(Explore the material):
a) List every microcontroller or microcontroller line that the post about Rust on the CH32V003 names.
b) In the post about Rust on the CH32V003, what clock speed is given for the ESP32-C3?
c) Decide whether each statement agrees with the post about Rust on the CH32V003: (i) The ESP32-C3 is built on the RISC-V instruction set. (ii) The ESP32-C3 has 160 kilobytes of RAM. (iii) Espressif makes the STM32 line.

(Exercise text):
Part 0: Introduction

Return to Rust on the CH32V003
Published on 2023-03-26 by Noxim. 3889 words, about 20 minutes

Background

Over the past year or two I have been spending more and more of my time in the embedded software development world. I started off with your average joe's ARM microcontrollers. ST Microelectronics makes the hugely popular STM32 line and there are tons of Rust projects using them. After a while I switched over to Espressif's ESP32 series offerings, primarily the awesome ESP32-C3. The C3 is a WiFi and BLE capable microcontroller that packs quite a punch. Even better, it is built on the free RISC-V instruction set. I got tons of projects using the chip, because it's beefy enough for most things while still being a few € a piece. But at the same time, it leaves me wanting. It's too good. I mean, the damn thing runs at 160 Mhz and has 400 kilobytes of RAM. Someone used to Chrome might think thats nothing, but for a microcontroller it is definitely on the bigger side.

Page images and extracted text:
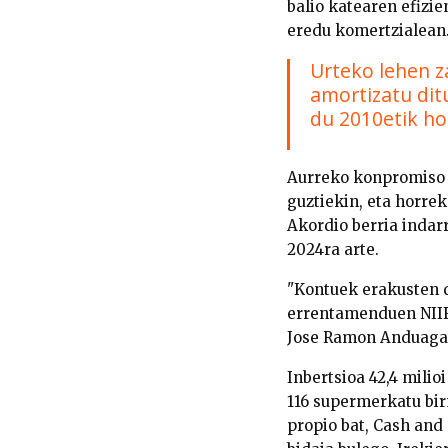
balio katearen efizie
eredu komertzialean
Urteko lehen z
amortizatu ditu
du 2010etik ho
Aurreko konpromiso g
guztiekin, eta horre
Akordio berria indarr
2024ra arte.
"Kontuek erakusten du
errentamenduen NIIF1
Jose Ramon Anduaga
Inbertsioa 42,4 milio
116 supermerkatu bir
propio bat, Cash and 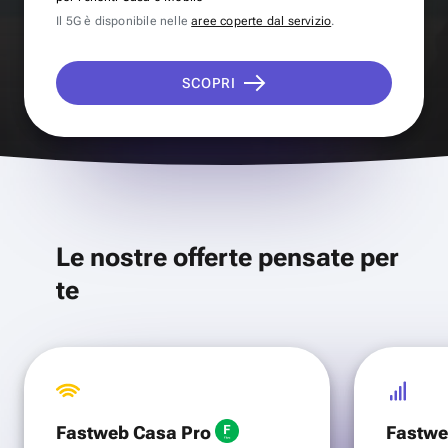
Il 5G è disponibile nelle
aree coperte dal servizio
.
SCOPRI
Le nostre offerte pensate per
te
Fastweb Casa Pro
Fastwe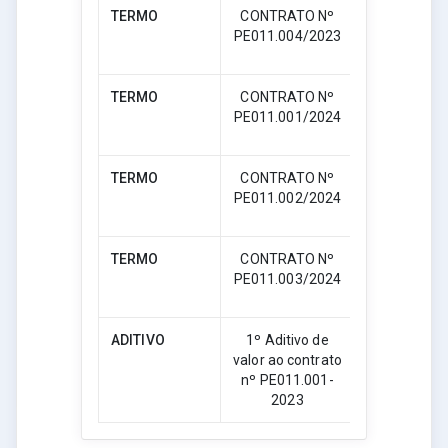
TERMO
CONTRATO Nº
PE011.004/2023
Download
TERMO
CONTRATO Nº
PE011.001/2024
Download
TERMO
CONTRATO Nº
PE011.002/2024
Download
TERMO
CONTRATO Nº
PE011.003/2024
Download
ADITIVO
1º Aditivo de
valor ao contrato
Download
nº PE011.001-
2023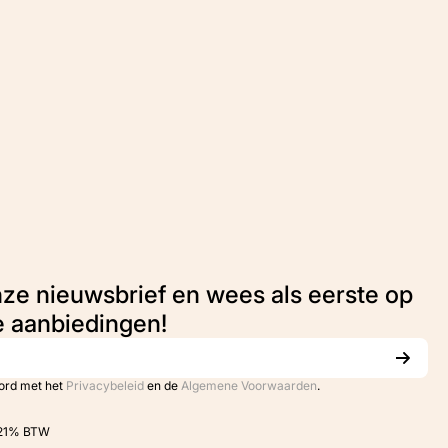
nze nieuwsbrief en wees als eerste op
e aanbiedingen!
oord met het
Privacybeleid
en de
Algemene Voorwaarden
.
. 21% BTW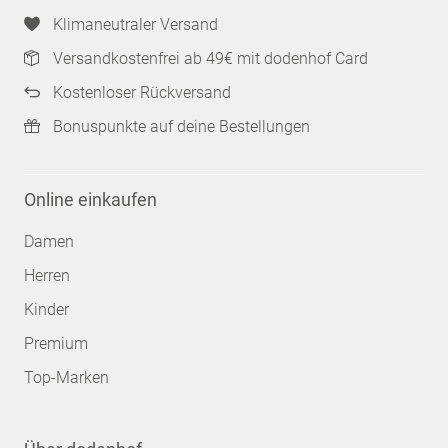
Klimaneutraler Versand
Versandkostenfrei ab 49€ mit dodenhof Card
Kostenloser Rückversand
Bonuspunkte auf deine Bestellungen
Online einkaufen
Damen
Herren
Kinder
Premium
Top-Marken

(Written answers):
a)
CH32V003
STM32
ESP32 series
ESP32-C3

b) It runs at 160 MHz.

c)
(i) Yes: "it is built on the free RISC-V instruction set"
(ii) No: "has 400 kilobytes of RAM"
(iii) No: "ST Microelectronics makes the hugely popular STM32 line"